GIVEN PROBLEM
Copy out each line from the rows below that contains the string "latitude", treating uppercase and lowercase as different.

Start AVAILABLE DATA

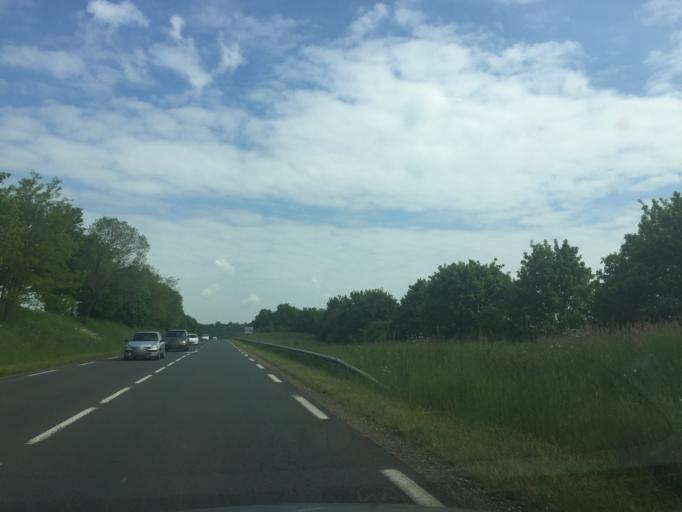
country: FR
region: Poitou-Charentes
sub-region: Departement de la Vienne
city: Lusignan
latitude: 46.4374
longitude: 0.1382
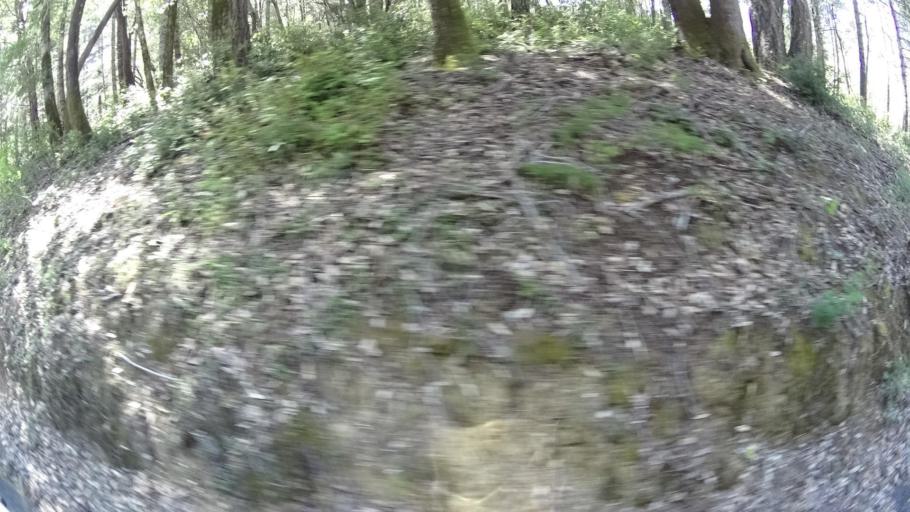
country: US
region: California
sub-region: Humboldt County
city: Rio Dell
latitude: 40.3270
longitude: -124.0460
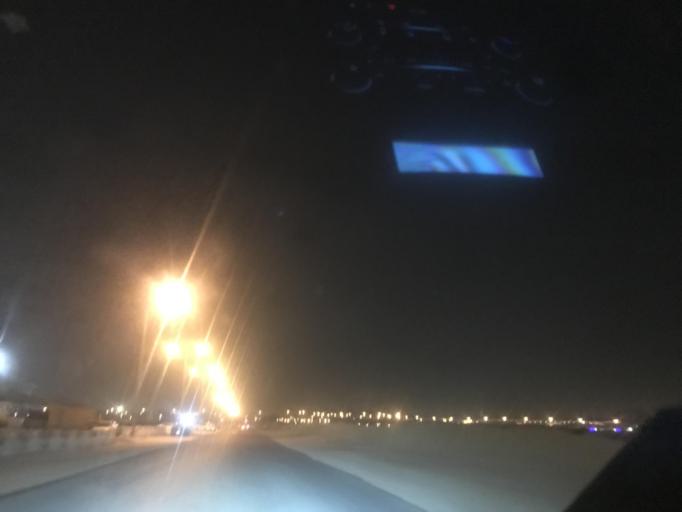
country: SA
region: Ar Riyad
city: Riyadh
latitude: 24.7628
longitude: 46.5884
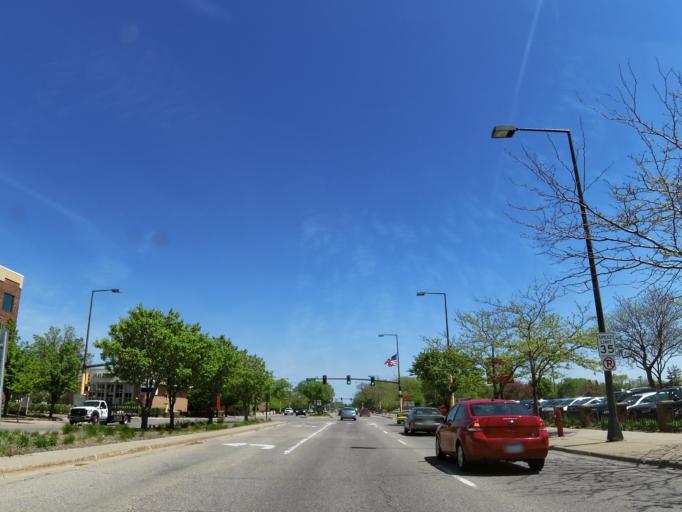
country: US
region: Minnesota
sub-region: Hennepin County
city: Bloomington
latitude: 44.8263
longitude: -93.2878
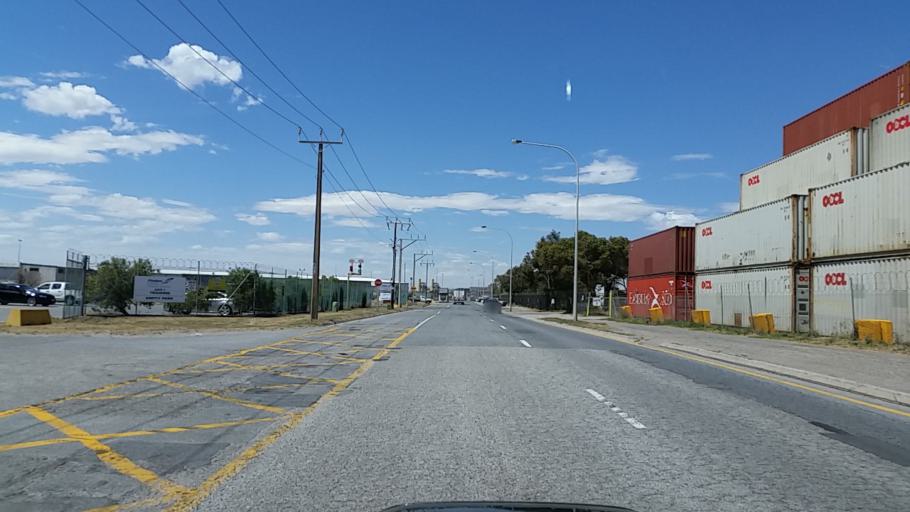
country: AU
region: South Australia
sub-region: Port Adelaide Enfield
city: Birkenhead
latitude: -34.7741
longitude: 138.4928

End AVAILABLE DATA
Start AVAILABLE DATA

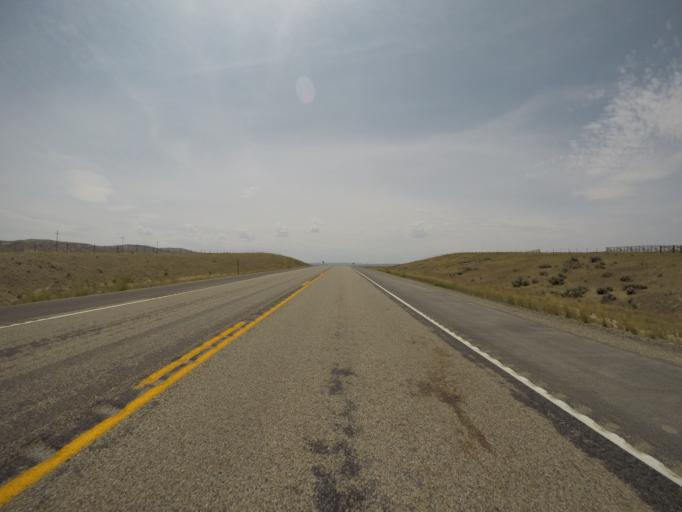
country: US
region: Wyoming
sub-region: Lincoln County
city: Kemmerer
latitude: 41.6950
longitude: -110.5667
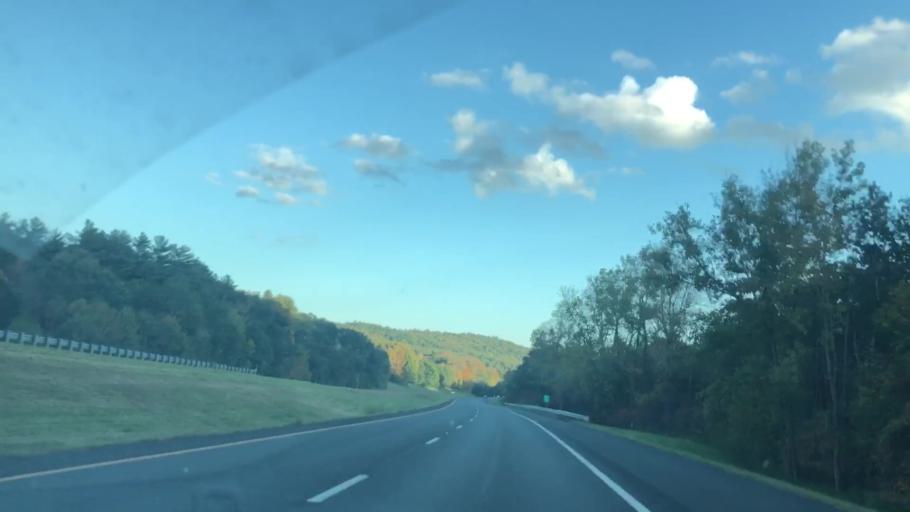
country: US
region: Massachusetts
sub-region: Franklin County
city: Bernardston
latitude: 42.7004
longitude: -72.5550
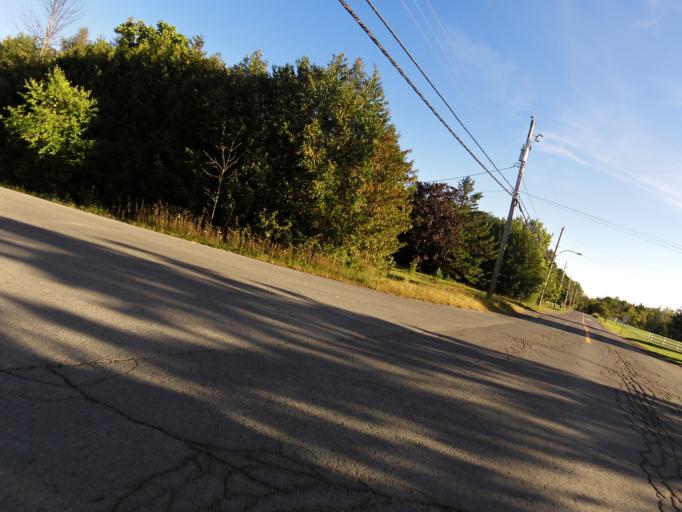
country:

End AVAILABLE DATA

ANSWER TO THIS PROBLEM
latitude: 46.4374
latitude: 40.3270
latitude: 24.7628
latitude: 44.8263
latitude: -34.7741
latitude: 41.6950
latitude: 42.7004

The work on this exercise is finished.